Em 2014 e 2015, diversos pro players foram pegos em escândalos de Elo Job, como Shini, Baiano, esA, Brucer, entre outros, e banidos por um ano do competitivo. Desde então, a Riot fortaleceu a checagem de qualquer jogador profissional, streamers e figuras públicas, mas o mercado de Elo Job se desenvolveu e é extremamente fácil ter acesso a ele.

Já as Smurfs são contas upadas por bots do nível 1 ao nível 30, quando então está apta a jogar Solo Queue. As contas compradas são comercializadas inclusive com Essências Azuis para trocar o nome dentro de jogo e comprar Campeões. 

Os sites vendedores possuem até mesmo “proteção anti-ban”, o que significa que se a conta for banida o vendedor te dá outra sem qualquer custo adicional. É um mercado grande e difícil de ser localizado com precisão, já que a partir de quando os bots finalizam o nível 30, um jogador compra e utiliza a conta normalmente.

Imagem: Reprodução

Este “tripé” de ações, exploits, elo job e smurfs, não são únicas da região brasileira e sequer do League of Legends. Mercados clandestinos acontecem em diversos jogos e são uma das batalhas constantes de desenvolvedoras como a Riot Games.

A Riot, claro, pune qualquer uma destas ações com banimentos permanentes nas contas utilizadas. No caso dos desenvolvedores que utilizam a API pública do LCU, criar ferramentas que vão contra as diretrizes do jogo e da Riot Games podem acarretar em processos jurídicos. Você pode conferir as diretrizes do jogo e da API pública abaixo.

O The Enemy procurou a Riot Games para comentar acerca do Trava Lobby, sua repercussão, as medidas que a empresa está tomando acerca do assunto e se estão banindo os infratores. Sem citar nenhum ataque ou programa específico, a empresa respondeu com base em seus termos de uso, confira abaixo:

De acordo com os Termos de Uso da Riot Games, o uso de hacks e cheats vai contra as regras do usuário. Portanto, se um jogador utilizar programas de terceiros não autorizados, a Riot se reserva o direito de tomar medidas disciplinares apropriadas, inclusive banimentos temporários, suspensão, ou encerramento e exclusão da conta a fim de proteger a integridade e o espírito dos Serviços da Riot.
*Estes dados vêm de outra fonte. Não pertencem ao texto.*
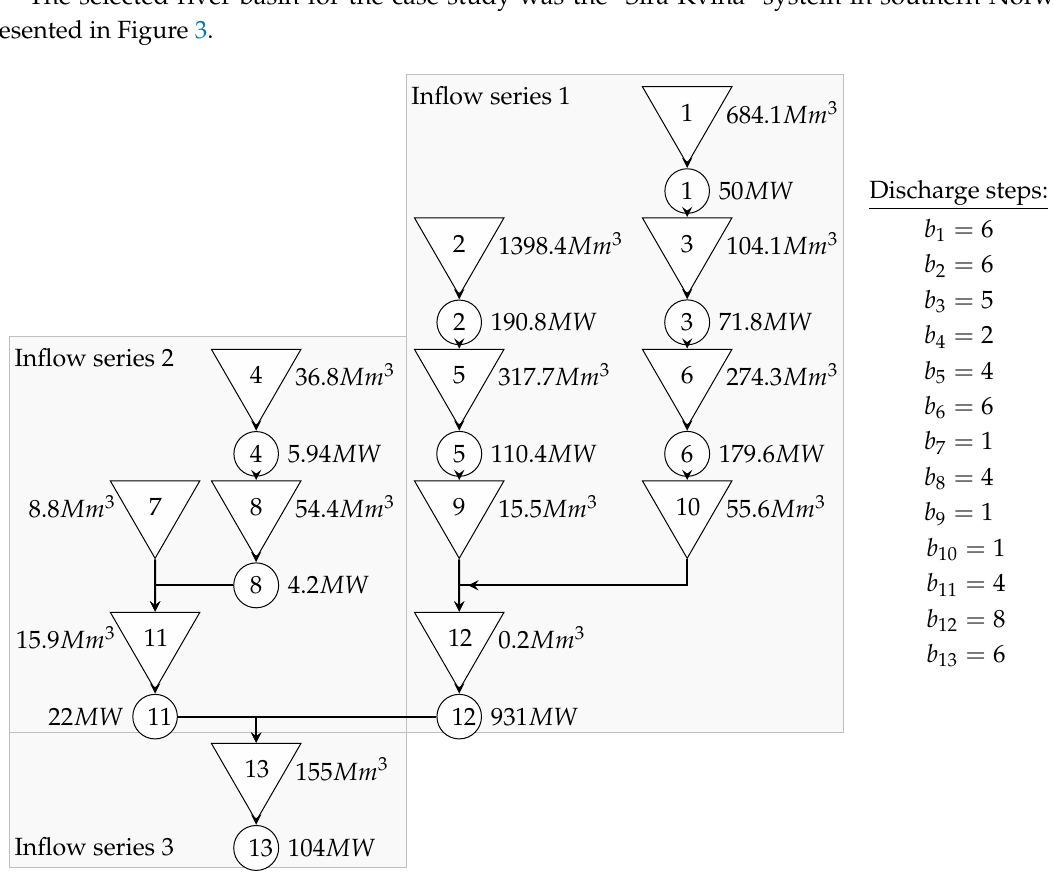
Figure 3. Sira Kvina river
Você pode conferir mais detalhadamente no Item 7, abaixo.

Ao usar os Serviços da Riot, você deve cumprir todas as leis, regras e regulamentos da região em que reside. Você também deve cumprir as políticas de uso e comportamento aceitáveis que publicamos periodicamente em nossos sites, aplicativos e jogos e as regras de comportamento listadas abaixo (em conjunto, denominadas “Regras de Usuário”). As Regras de Usuário publicadas em nossos sites, aplicativos e jogos ou definidas nesta Cláusula não são exaustivas, e a Riot se reserva o direito de modificá-las, bem como tomar medidas disciplinares apropriadas, inclusive banimentos temporários, suspensão, ou encerramento e exclusão da conta a fim de proteger a integridade e o espírito dos Serviços da Riot, independentemente de um comportamento específico estar listado nas Regras de Usuário como inadequado.

Um dos exemplos de comportamento que justifica medida disciplinar é este abaixo, número 10 indicado nos termos.

- Usar programas de terceiros não autorizados, inclusive mods, hacks, cheats, scripts, bots, trainers e programas de automação que interajam com os Serviços da Riot de qualquer forma, para qualquer finalidade, inclusive quaisquer programas de terceiros não autorizados que interceptem, emulem ou redirecionem qualquer comunicação relativa aos Serviços da Riot e quaisquer programas de terceiros não autorizados que coletem informações sobre os Serviços da Riot lendo áreas de memória usadas pelos Serviços da Riot para armazenar informações”.

A cada dia que passa, mais brechas são procuradas e encontradas por novos desenvolvedores. Como dissemos, nem todas elas resultam em programas maléficos e que irão impactar as suas partidas, mas quando isso acontece, é importante que a Riot Games aja de maneira rápida e eficaz. 

Ainda melhor, e como Break citou, que ao invés de caçar um por um, a empresa fortaleça o seu Cliente para que sequer tenha brechas que impactem o que a Riot sempre falou que é sua maior prioridade: a experiência do seu jogador.